5. Are there any limitations on locations or channels through which OTC products may be sold?
Yes, the delivery and sale of drugs, medicines and pharmaceutical products to the public can only be carried out in duly licensed pharmacies.
6. What health, advertising, and marketing claims may be made for OTC products?
See answer to Question 46 above.
7. Can OTC products be marketed or advertised directly to the public?
Yes. See answer to Question 20 of Marketing, Manufacturing, Packaging & Labeling, Advertising.
8. What is the mechanism by which a prescription-only product can be converted to an OTC product?
That the medicinal specialty has been commercialized under the condition of sale under prescription in the country, at least during the last 5 years, without having presented reports of serious adverse events, through the pharmacovigilance system, that affect the benefit risk balance. This mechanism is regulated under ANMAT Regulation No. 3,686/2011.
9. What are the requirements for the importation of either traditional medicines or OTC products?

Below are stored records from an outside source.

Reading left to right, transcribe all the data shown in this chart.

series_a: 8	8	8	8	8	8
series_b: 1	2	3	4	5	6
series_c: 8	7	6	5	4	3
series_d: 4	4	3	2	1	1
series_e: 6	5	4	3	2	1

To import a pharmaceutical product (traditional medicine or OTC products) it is necessary to obtain the marketing authorization with ANMAT. Once a company is licensed as a pharmaceutical company with ANMAT, it will be allowed to apply for the marketing authorization certificates for manufacturing or importing products for sale in the Argentine market.
However, there are some main exceptional regimes for non-registered drugs, for example, national health programs carried out by the MoH and the exceptional regime for access to non-registered drugs (“RAEM” after its acronym in Spanish, also known as “compassionate use regime”). The RAEM regime regulates the procedure by which non-registered drugs can be imported by patients, under an individual basis, when an identical, similar or alternative therapeutic product is not available in the country, and by duly justified medical reasons sufficient for ANMAT to approve such import for a limited period of time (e.g., 90-day treatment).